In the listing that follows, how many lines have the word "default" in them? Give only the number.

[Exercise materials — start]

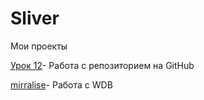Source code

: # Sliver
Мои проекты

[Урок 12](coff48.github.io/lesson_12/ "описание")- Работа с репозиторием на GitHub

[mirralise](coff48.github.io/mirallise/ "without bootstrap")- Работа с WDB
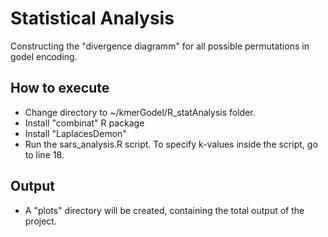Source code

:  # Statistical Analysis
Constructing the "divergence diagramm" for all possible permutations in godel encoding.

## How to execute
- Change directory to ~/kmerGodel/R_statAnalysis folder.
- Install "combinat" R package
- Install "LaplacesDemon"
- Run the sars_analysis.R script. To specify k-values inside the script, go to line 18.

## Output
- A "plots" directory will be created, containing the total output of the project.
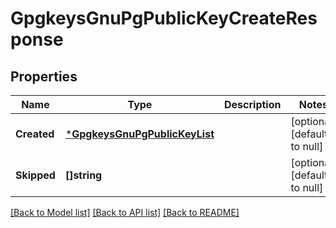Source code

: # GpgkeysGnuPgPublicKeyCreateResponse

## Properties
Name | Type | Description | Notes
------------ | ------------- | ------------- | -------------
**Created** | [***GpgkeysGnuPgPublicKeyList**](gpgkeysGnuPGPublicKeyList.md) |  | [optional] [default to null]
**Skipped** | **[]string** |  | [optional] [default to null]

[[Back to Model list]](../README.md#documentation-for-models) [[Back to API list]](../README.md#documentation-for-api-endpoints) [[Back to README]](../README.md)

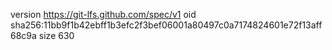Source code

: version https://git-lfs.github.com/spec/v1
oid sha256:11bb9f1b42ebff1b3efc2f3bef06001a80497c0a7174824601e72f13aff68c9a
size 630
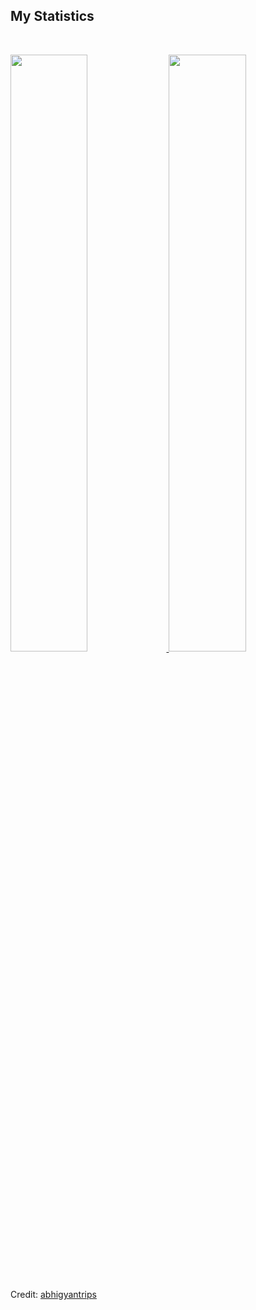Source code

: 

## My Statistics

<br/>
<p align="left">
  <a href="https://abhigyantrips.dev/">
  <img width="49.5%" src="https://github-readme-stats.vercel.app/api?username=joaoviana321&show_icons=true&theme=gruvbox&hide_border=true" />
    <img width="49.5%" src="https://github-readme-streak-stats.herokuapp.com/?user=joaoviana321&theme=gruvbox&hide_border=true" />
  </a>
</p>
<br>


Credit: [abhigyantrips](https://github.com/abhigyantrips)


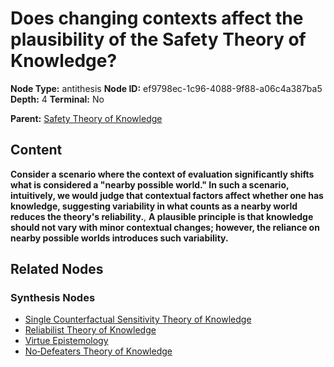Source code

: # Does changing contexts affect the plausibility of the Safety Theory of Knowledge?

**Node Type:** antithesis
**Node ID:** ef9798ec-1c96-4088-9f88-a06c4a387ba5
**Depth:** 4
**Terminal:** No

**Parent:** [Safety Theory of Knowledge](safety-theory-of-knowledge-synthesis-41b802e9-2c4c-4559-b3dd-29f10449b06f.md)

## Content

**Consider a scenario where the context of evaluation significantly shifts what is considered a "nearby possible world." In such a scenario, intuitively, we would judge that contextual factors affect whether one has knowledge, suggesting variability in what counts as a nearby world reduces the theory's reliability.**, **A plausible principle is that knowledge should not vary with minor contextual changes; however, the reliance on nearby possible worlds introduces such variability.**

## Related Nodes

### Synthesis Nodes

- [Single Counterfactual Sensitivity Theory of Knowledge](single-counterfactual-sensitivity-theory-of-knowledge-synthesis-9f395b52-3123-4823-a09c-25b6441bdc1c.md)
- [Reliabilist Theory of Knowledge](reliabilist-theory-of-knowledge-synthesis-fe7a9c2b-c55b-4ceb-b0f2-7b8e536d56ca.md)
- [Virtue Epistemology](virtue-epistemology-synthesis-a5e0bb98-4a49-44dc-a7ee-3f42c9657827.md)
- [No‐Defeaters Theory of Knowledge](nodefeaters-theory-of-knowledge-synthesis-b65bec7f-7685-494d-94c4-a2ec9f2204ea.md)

[Exercise materials — finish]

Answer for this exercise: 2